PROBLEM TO WORK ON: Give again, word for word, each line below starting at the one that contains "right elbow: (231, 677)" and ending at the one that contains "left back paw: (662, 836)".

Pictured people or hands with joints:
------------------------------
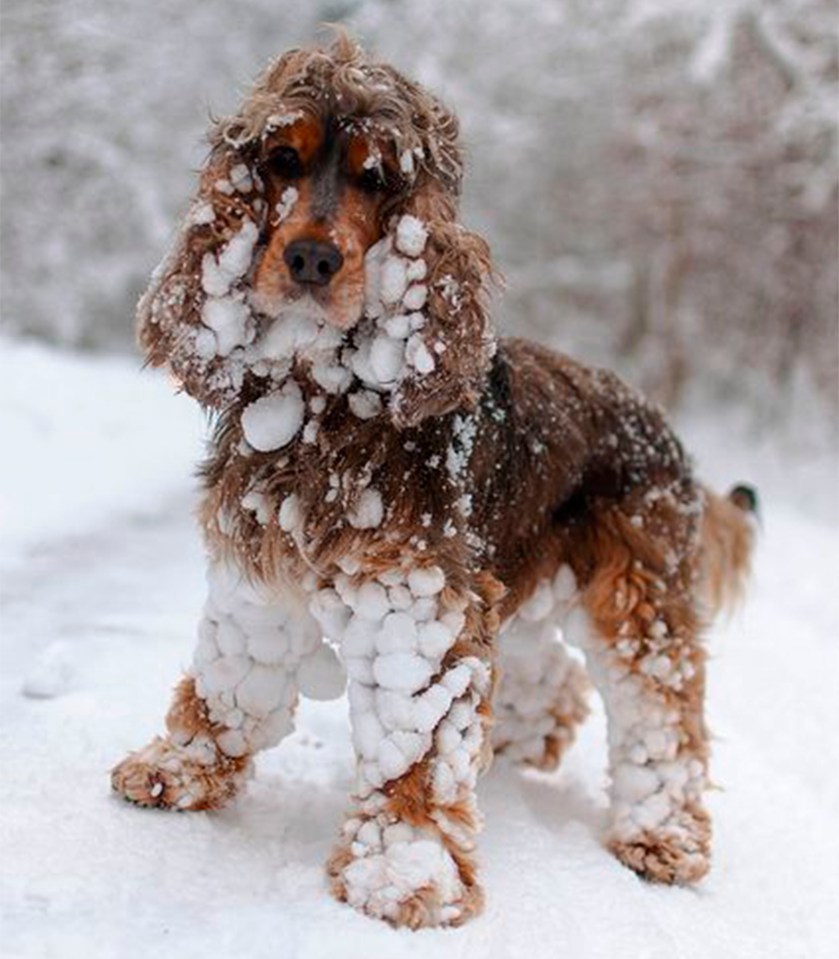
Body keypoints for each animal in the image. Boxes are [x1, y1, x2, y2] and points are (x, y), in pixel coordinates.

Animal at [108, 35, 756, 928]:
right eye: (281, 159)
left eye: (377, 177)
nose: (311, 257)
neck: (324, 401)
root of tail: (663, 429)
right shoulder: (258, 569)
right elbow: (231, 677)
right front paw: (180, 765)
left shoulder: (416, 600)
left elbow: (415, 745)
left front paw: (401, 873)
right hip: (518, 569)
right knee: (551, 672)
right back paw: (520, 741)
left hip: (636, 594)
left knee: (663, 713)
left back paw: (662, 836)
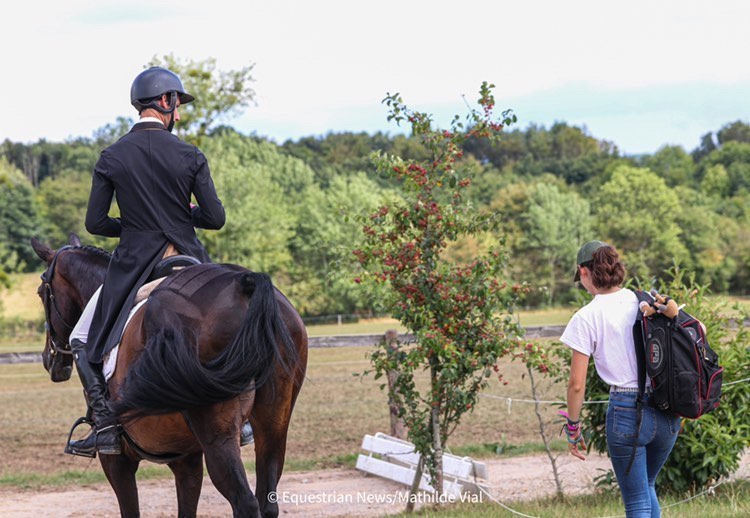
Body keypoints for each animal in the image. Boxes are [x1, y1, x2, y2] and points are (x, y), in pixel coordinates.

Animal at [29, 237, 306, 518]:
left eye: (41, 292)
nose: (48, 359)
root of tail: (244, 286)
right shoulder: (186, 459)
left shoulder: (117, 461)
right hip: (273, 424)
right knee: (267, 500)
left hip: (218, 435)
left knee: (246, 503)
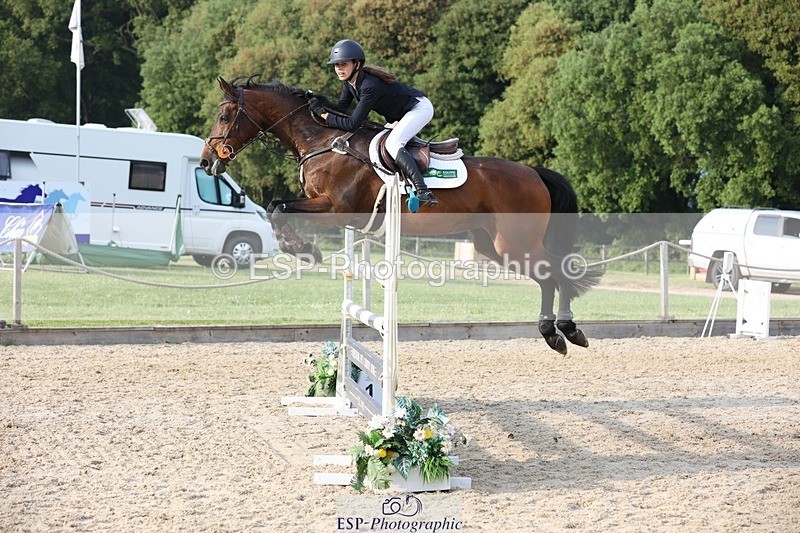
------------------------------
ANSWER TO THE EXERCISE:
right elbow: (231, 677)
right front paw: (180, 765)
left shoulder: (416, 600)
left elbow: (415, 745)
left front paw: (401, 873)
right hip: (518, 569)
right knee: (551, 672)
right back paw: (520, 741)
left hip: (636, 594)
left knee: (663, 713)
left back paw: (662, 836)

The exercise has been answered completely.